Echo the lines below, starting with the first one and ending with the line that contains "dist [0.000816, -0.001107]", including both. Leave the pictures out of your reply.

Camera intrinsics and pose data:
☆ ☆ ☆ ☆ ☆
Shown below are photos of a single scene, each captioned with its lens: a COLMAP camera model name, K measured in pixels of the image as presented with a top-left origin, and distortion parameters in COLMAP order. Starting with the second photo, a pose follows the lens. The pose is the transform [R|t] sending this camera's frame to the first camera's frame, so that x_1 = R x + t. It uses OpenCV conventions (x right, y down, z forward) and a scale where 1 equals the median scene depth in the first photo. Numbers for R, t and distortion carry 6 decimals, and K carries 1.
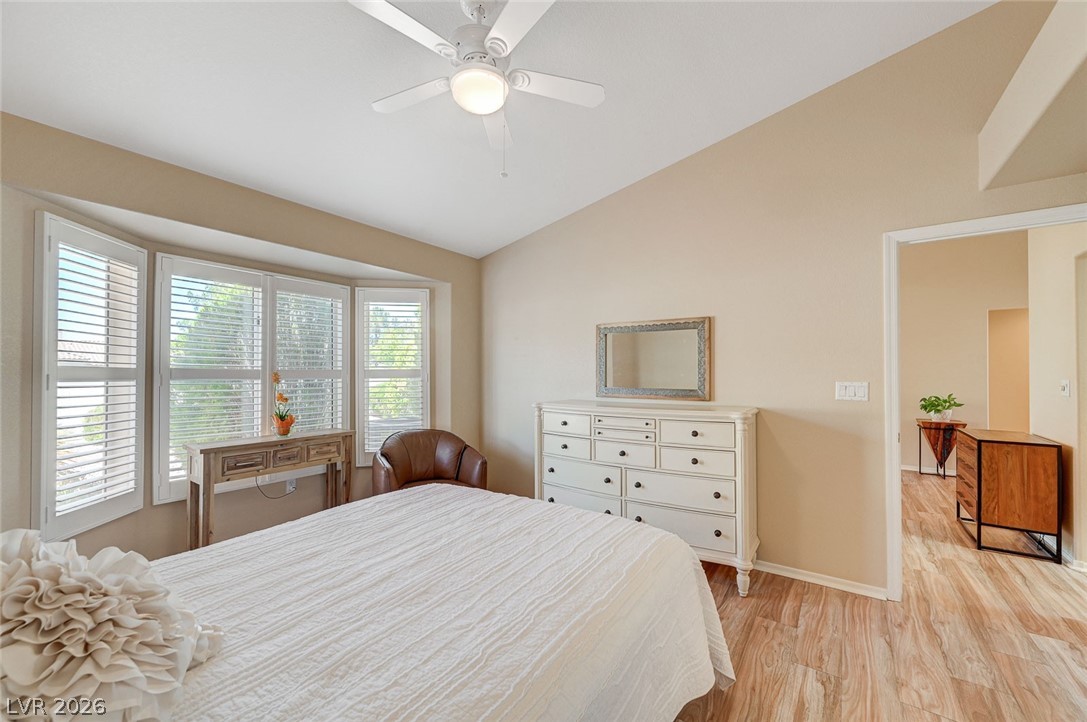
lens RADIAL K [[428.0, 0, 546.4], [0, 428.0, 369.5], [0, 0, 1]] dist [0.000886, 0.000936]
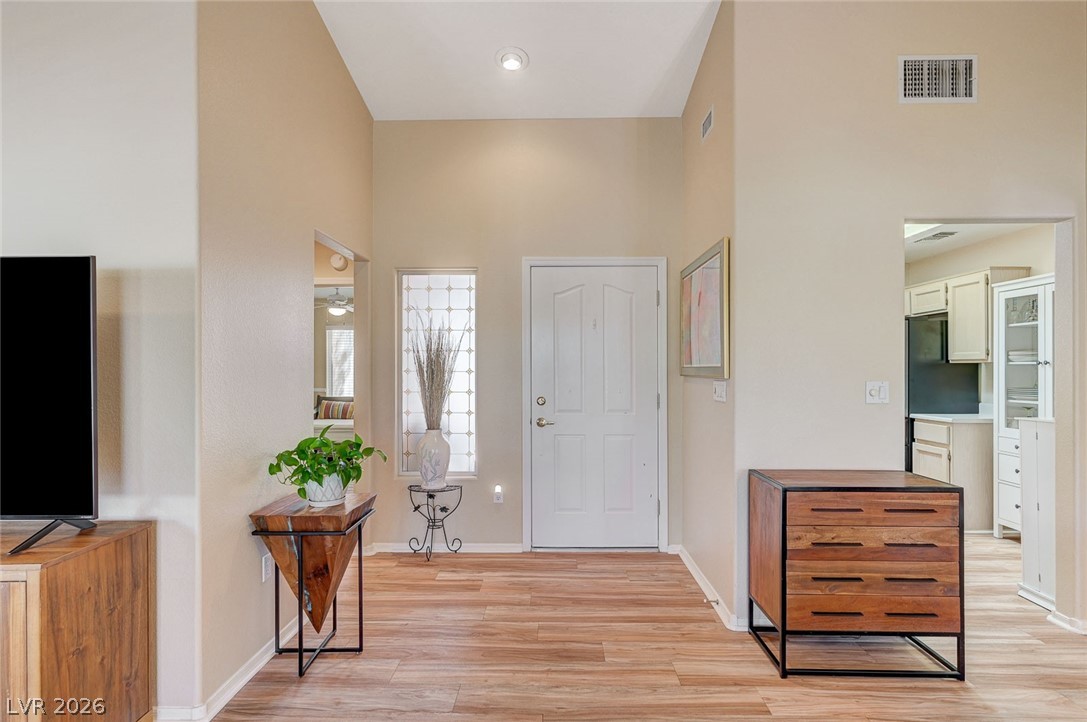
lens RADIAL K [[546.1, 0, 546.7], [0, 546.1, 369.3], [0, 0, 1]] dist [0.000816, -0.001107]
pose [[-0.554074, -0.001171, 0.832467, 0.801881], [-0.007139, 0.999969, -0.003345, 0.015245], [-0.832437, -0.007796, -0.554065, 2.115695]]
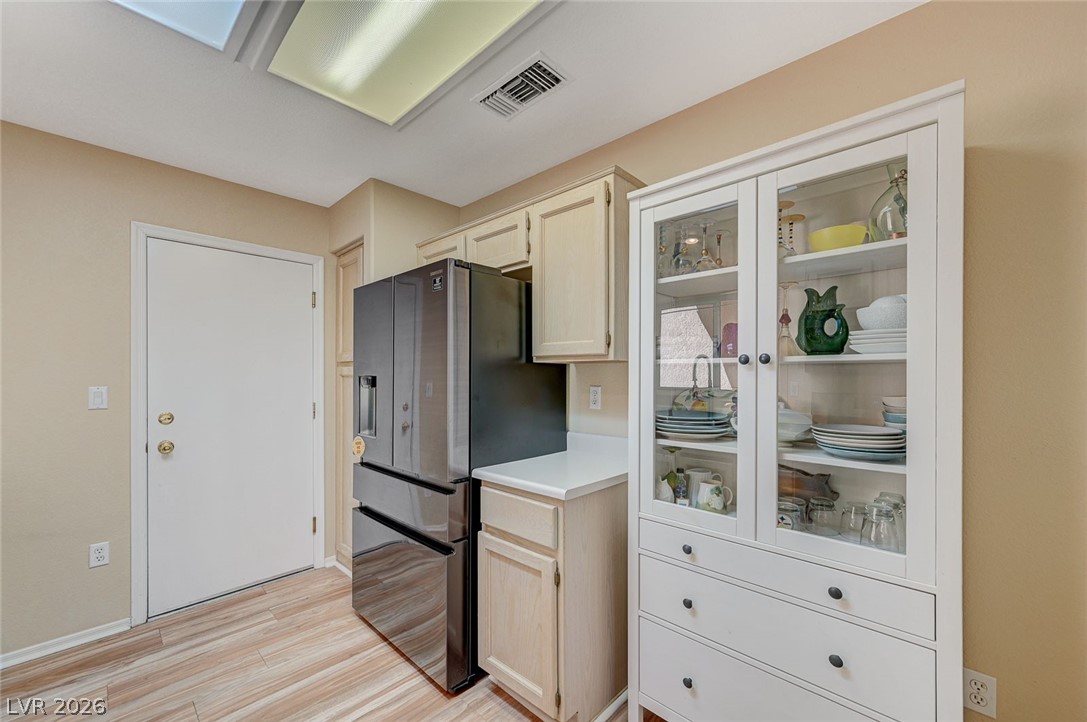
lens RADIAL K [[428.0, 0, 551.7], [0, 428.0, 375.0], [0, 0, 1]] dist [0.000886, 0.000936]
pose [[-0.987848, 0.000425, 0.155421, 1.400233], [-0.000615, 0.999978, -0.006644, 0.005075], [-0.155420, -0.006659, -0.987826, 0.787319]]
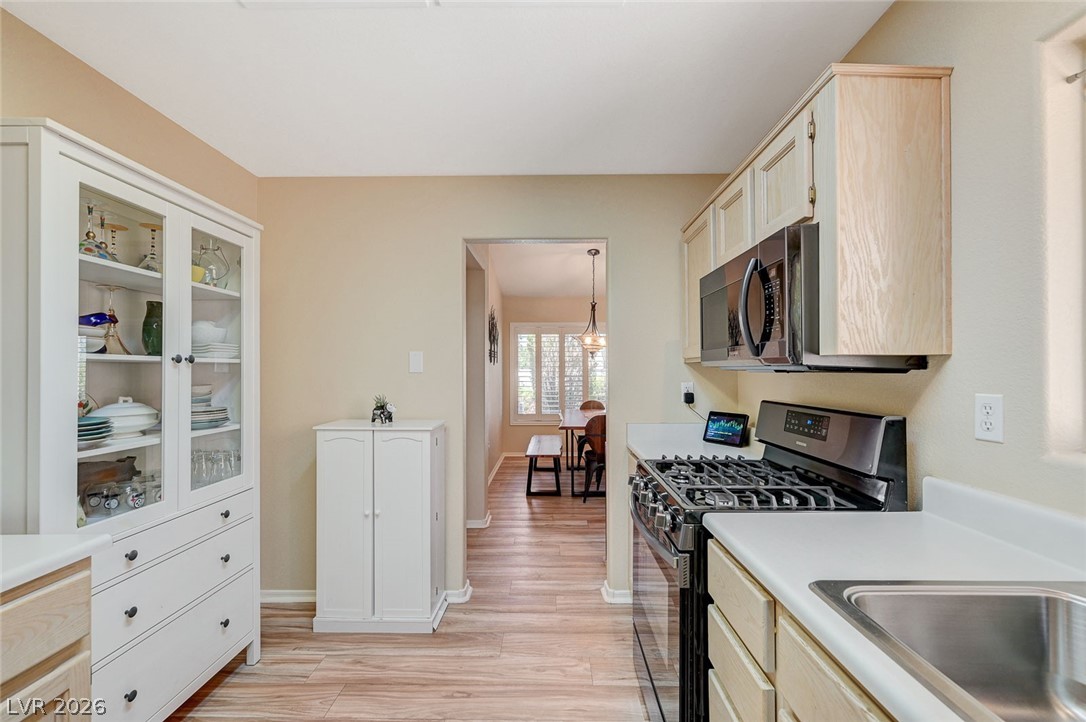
☆ ☆ ☆ ☆ ☆
PROBLEM SOLUTION
Shown below are photos of a single scene, each captioned with its lens: a COLMAP camera model name, K measured in pixels of the image as presented with a top-left origin, and distortion parameters in COLMAP order. Starting with the second photo, a pose follows the lens. The pose is the transform [R|t] sending this camera's frame to the first camera's frame, so that x_1 = R x + t. It uses OpenCV conventions (x right, y down, z forward) and a scale where 1 equals the median scene depth in the first photo. Numbers for R, t and distortion carry 6 decimals, and K carries 1.
lens RADIAL K [[428.0, 0, 546.4], [0, 428.0, 369.5], [0, 0, 1]] dist [0.000886, 0.000936]
lens RADIAL K [[546.1, 0, 546.7], [0, 546.1, 369.3], [0, 0, 1]] dist [0.000816, -0.001107]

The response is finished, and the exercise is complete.